RECORDS PROVIDED:
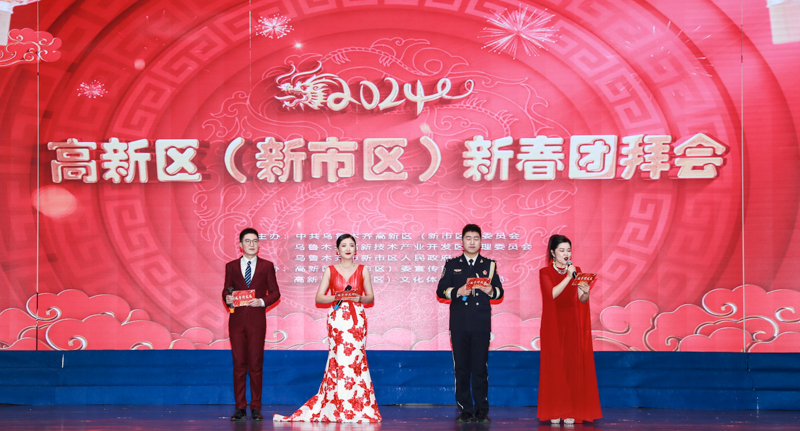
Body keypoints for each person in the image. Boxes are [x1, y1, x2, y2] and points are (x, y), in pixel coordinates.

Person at [274, 234, 382, 423]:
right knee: (339, 359)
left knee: (356, 360)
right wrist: (338, 296)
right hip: (338, 319)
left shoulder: (363, 270)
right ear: (337, 250)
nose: (348, 248)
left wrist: (359, 298)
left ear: (356, 249)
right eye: (343, 245)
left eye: (351, 245)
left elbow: (370, 297)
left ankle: (359, 407)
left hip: (356, 319)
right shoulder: (330, 270)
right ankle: (337, 406)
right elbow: (319, 297)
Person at [436, 224, 504, 423]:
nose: (472, 242)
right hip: (459, 323)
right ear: (462, 241)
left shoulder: (489, 265)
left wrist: (491, 291)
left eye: (476, 238)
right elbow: (440, 290)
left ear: (481, 241)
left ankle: (482, 409)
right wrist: (457, 291)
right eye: (468, 238)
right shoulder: (452, 264)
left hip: (481, 323)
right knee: (462, 368)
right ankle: (465, 409)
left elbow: (499, 292)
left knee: (480, 368)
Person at [537, 234, 602, 424]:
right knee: (554, 364)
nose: (566, 254)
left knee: (572, 365)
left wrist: (585, 292)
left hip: (572, 321)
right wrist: (567, 277)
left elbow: (581, 299)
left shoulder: (577, 271)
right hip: (553, 322)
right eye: (562, 250)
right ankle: (555, 409)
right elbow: (551, 295)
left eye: (568, 250)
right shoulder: (545, 272)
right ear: (553, 252)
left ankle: (570, 410)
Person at [222, 227, 281, 421]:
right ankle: (240, 407)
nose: (251, 244)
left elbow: (275, 292)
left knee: (255, 364)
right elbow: (226, 291)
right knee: (239, 365)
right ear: (241, 245)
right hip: (237, 322)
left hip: (257, 321)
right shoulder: (231, 266)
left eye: (255, 241)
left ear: (258, 244)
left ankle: (256, 407)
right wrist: (228, 298)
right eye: (247, 241)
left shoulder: (267, 266)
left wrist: (262, 301)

WHAT YOU SHOULD DO: Restate the material word for word; no picture should appear in the copy.

TASK RESULT:
Body keypoints for each person in the image. Boxes are [x1, y1, x2, y2] and points are (x, y), in pixel coordinates.

Person at [274, 234, 382, 423]:
right knee: (339, 359)
left knee: (356, 360)
right wrist: (338, 296)
right hip: (338, 319)
left shoulder: (363, 270)
right ear: (337, 250)
nose: (348, 248)
left wrist: (359, 298)
left ear: (356, 249)
right eye: (343, 245)
left eye: (351, 245)
left elbow: (370, 297)
left ankle: (359, 407)
left hip: (356, 319)
right shoulder: (330, 270)
right ankle: (337, 406)
right elbow: (319, 297)
Person at [436, 224, 504, 423]:
nose: (472, 242)
right hip: (459, 323)
right ear: (462, 241)
left shoulder: (489, 265)
left wrist: (491, 291)
left eye: (476, 238)
right elbow: (440, 290)
left ear: (481, 241)
left ankle: (482, 409)
right wrist: (457, 291)
right eye: (468, 238)
right shoulder: (452, 264)
left hip: (481, 323)
right knee: (462, 368)
right ankle: (465, 409)
left elbow: (499, 292)
left knee: (480, 368)
Person at [537, 234, 602, 424]:
right knee: (554, 364)
nose: (566, 254)
left knee: (572, 365)
left wrist: (585, 292)
left hip: (572, 321)
right wrist: (567, 277)
left elbow: (581, 299)
left shoulder: (577, 271)
right hip: (553, 322)
right eye: (562, 250)
right ankle: (555, 409)
right elbow: (551, 295)
left eye: (568, 250)
right shoulder: (545, 272)
right ear: (553, 252)
left ankle: (570, 410)
Person at [222, 227, 281, 421]:
right ankle: (240, 407)
nose: (251, 244)
left elbow: (275, 292)
left knee: (255, 364)
right elbow: (226, 291)
right knee: (239, 365)
right ear: (241, 245)
right hip: (237, 322)
left hip: (257, 321)
right shoulder: (231, 266)
left eye: (255, 241)
left ear: (258, 244)
left ankle: (256, 407)
right wrist: (228, 298)
right eye: (247, 241)
left shoulder: (267, 266)
left wrist: (262, 301)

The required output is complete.